Integrate BigInts (and BigRats) Support Tightly With The Basic Scalars

=head1 VERSION

  Maintainer: Jarkko Hietaniemi <[EMAIL PROTECTED]>
  Date: 05 Aug 2000
  Version: 1
  Mailing List: [EMAIL PROTECTED]
  Number: 43

=head1 ABSTRACT

Currently Perl 'transparently' starts using double floating point
numbers when the numeric values grow too large for the native integer
types (int, long, quad) can no more hold quantities that large.
Because double floats are at their heart a lie, they cannot truly
represent large numbers accurately.  Therefore sometimes when the
application would prefer to stay accurate, the use of 'bigints' (and
for division, 'bigrats') would be preferable.  Classes of applications
that would prefer keeping true: cryptography, financial, statistics
(combinatorics).

=head1 DESCRIPTION

When the following pragma is in effect all numeric SVs (or, rather,
the numeric ops) would try to keep their results as big integers.
"Try to" because some math simply doesn't play along: sin(), ln(),
etc.

Your tasks:
**A)** What number does the Perl proposal carry?
**B)** Which classes of applications does the Perl proposal name as ones that would prefer to stay accurate?
**C)** Write the next part of the Perl proposal, picking up after its last sentence.
These records have nothing to do with the Perl proposal.

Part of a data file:
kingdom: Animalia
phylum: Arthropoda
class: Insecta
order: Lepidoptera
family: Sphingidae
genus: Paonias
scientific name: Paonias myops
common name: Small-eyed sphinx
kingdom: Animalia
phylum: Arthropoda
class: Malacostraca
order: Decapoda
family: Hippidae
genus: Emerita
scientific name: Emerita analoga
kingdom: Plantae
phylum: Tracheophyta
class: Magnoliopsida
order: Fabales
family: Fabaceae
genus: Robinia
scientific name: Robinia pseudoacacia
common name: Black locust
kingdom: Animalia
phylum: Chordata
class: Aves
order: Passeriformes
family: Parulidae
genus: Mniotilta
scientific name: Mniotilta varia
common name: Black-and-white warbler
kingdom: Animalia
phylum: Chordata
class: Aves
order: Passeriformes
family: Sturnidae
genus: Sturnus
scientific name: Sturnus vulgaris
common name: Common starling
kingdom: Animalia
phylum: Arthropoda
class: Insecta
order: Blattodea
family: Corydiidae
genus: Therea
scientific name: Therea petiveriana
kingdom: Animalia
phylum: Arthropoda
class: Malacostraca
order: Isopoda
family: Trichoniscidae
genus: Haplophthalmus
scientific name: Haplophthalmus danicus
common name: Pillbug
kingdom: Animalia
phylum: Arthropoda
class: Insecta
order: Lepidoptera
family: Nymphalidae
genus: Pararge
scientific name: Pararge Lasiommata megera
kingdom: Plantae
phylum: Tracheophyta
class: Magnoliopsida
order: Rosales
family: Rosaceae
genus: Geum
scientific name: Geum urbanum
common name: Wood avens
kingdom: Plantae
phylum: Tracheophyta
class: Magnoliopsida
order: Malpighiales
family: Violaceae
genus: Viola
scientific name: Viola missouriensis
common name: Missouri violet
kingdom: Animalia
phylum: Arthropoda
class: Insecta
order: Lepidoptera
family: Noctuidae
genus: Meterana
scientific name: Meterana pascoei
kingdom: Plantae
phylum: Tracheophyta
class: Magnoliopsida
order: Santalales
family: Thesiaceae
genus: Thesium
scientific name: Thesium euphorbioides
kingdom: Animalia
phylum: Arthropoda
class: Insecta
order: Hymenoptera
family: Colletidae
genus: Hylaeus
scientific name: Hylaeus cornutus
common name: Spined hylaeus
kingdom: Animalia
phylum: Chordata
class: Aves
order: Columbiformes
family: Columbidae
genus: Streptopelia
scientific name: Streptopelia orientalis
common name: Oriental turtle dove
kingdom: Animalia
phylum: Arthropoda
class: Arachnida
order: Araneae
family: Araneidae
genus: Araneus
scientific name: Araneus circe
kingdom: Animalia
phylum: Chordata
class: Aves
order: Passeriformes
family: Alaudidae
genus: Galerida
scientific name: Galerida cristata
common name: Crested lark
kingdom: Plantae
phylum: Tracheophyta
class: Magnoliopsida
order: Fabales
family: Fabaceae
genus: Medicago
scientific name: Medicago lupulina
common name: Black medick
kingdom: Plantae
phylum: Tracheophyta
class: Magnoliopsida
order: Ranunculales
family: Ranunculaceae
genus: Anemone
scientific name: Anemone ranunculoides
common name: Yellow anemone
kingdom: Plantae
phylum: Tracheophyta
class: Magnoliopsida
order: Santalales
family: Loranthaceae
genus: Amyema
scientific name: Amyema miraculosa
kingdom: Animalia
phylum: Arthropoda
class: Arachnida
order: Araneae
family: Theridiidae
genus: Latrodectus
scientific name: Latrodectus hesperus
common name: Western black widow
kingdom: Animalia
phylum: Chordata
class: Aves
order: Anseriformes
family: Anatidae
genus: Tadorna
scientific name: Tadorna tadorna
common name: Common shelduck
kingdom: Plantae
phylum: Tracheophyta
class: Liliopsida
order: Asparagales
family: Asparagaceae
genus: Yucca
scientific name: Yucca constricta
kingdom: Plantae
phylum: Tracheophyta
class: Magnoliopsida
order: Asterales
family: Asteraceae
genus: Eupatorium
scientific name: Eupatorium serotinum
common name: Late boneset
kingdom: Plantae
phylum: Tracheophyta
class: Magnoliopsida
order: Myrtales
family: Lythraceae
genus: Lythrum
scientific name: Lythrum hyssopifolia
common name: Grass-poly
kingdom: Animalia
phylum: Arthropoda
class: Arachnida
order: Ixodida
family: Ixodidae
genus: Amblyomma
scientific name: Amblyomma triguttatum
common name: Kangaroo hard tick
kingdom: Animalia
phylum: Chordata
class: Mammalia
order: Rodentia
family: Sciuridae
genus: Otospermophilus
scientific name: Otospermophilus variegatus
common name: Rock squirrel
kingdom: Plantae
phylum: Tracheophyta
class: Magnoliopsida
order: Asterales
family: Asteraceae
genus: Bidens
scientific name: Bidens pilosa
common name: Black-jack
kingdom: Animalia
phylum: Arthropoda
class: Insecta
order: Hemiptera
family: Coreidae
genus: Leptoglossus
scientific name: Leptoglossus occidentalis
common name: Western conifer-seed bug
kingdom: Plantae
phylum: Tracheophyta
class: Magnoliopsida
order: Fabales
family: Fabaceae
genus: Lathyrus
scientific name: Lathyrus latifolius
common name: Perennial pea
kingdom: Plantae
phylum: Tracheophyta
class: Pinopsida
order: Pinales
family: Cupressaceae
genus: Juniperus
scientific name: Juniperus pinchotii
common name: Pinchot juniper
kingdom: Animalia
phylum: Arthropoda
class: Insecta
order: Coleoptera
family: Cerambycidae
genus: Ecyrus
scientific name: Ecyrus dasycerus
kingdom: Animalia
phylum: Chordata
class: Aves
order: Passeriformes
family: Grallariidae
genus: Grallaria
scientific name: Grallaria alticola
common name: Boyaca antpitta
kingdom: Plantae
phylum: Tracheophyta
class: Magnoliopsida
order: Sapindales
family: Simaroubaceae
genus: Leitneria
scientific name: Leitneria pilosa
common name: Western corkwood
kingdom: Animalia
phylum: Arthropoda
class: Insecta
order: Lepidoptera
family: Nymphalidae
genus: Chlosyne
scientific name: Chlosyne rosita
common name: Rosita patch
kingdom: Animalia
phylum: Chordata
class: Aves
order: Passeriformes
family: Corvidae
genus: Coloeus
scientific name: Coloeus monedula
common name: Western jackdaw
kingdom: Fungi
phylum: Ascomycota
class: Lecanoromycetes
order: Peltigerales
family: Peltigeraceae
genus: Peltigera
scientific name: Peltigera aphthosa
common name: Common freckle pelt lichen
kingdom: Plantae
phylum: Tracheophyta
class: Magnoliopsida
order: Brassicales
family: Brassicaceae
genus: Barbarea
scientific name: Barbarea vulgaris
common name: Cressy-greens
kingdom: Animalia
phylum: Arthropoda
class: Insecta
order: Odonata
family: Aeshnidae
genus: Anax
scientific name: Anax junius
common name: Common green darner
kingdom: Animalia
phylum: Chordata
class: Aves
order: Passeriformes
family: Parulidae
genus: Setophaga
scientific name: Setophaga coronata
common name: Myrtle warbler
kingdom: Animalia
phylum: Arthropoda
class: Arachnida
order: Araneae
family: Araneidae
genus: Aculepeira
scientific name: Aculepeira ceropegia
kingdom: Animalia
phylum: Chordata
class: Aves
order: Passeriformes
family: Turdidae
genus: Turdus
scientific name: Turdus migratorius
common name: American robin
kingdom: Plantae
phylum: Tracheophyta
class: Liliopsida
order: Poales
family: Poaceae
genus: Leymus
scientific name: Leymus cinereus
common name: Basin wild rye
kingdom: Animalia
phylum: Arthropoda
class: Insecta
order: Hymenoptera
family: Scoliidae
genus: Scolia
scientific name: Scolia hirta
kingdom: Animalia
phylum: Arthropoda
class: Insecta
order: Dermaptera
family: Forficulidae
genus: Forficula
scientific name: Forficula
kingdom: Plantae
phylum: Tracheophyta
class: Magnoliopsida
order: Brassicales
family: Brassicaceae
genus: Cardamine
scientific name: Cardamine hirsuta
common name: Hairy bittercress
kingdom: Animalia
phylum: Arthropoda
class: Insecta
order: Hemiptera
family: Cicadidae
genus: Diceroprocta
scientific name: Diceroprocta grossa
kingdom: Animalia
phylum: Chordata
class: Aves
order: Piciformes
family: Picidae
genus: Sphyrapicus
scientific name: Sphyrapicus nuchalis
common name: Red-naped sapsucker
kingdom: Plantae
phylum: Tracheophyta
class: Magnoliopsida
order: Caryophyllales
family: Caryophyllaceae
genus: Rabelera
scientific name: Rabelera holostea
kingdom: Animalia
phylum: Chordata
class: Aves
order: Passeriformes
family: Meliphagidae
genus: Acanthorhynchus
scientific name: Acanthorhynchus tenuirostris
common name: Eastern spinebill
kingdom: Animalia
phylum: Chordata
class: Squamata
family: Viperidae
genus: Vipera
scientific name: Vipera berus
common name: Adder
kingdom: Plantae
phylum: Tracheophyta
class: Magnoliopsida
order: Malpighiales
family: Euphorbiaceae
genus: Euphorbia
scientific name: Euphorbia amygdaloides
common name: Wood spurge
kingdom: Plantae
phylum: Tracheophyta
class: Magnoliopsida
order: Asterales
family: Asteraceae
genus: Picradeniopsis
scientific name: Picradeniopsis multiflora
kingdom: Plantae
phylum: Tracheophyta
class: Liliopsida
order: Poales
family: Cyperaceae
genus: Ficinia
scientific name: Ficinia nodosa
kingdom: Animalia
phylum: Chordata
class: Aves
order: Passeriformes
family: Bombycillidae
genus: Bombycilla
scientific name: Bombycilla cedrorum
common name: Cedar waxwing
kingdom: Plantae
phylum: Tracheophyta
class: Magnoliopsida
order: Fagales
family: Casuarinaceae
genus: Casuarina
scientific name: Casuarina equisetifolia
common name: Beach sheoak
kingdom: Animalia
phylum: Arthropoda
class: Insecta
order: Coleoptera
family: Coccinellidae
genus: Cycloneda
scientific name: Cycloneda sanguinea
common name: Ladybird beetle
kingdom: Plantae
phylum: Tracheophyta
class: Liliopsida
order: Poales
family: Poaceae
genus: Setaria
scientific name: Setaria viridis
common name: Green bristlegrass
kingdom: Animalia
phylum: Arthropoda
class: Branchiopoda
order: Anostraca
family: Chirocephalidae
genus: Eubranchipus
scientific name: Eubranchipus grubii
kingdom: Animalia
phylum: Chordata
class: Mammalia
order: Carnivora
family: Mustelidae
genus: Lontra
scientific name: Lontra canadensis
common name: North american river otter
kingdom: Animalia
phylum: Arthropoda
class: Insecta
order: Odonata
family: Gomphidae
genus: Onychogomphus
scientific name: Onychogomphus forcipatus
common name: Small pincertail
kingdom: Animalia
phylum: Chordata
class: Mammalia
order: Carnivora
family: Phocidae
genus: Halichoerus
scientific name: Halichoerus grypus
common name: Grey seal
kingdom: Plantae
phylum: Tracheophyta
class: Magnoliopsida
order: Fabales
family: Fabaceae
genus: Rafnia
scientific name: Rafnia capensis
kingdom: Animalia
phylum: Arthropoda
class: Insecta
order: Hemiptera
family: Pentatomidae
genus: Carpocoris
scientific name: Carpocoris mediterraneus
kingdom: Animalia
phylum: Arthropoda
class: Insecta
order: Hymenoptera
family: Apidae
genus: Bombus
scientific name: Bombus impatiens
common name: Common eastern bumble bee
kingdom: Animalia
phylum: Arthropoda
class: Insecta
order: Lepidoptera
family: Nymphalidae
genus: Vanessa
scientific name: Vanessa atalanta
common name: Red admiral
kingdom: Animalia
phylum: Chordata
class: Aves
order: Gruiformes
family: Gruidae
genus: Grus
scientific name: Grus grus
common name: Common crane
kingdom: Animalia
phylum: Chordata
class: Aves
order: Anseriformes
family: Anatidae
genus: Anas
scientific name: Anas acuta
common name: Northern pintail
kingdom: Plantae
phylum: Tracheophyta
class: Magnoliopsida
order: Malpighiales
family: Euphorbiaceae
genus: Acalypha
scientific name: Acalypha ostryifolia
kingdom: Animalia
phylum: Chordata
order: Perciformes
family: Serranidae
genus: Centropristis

Written responses:
**A)** 43

**B)** Cryptography, financial, and statistics (combinatorics).

**C)**
        use bigint;
        
        my $thats_big_baby = 5**5**5;
        
With only "use bigint" in scope 2/3 would fall back to .6666...7, but
with the following pragma, it would be truly 2/3:

        use bigrat;
        
If one wants to limit the bigintism or -ratism to just a few select
scalars, one could use 'strong typing':
        
        my bigint $i;
        my bigrat $r;

=head1 IMPLEMENTATION

Either include (if there is a bigint library with the appropriate
features and licensing) a bigint library or implement one.

For performance reasons the bigint library needs to operate using the
native integer types.  We don't want 1+1 engaging the whole bigint
machinery.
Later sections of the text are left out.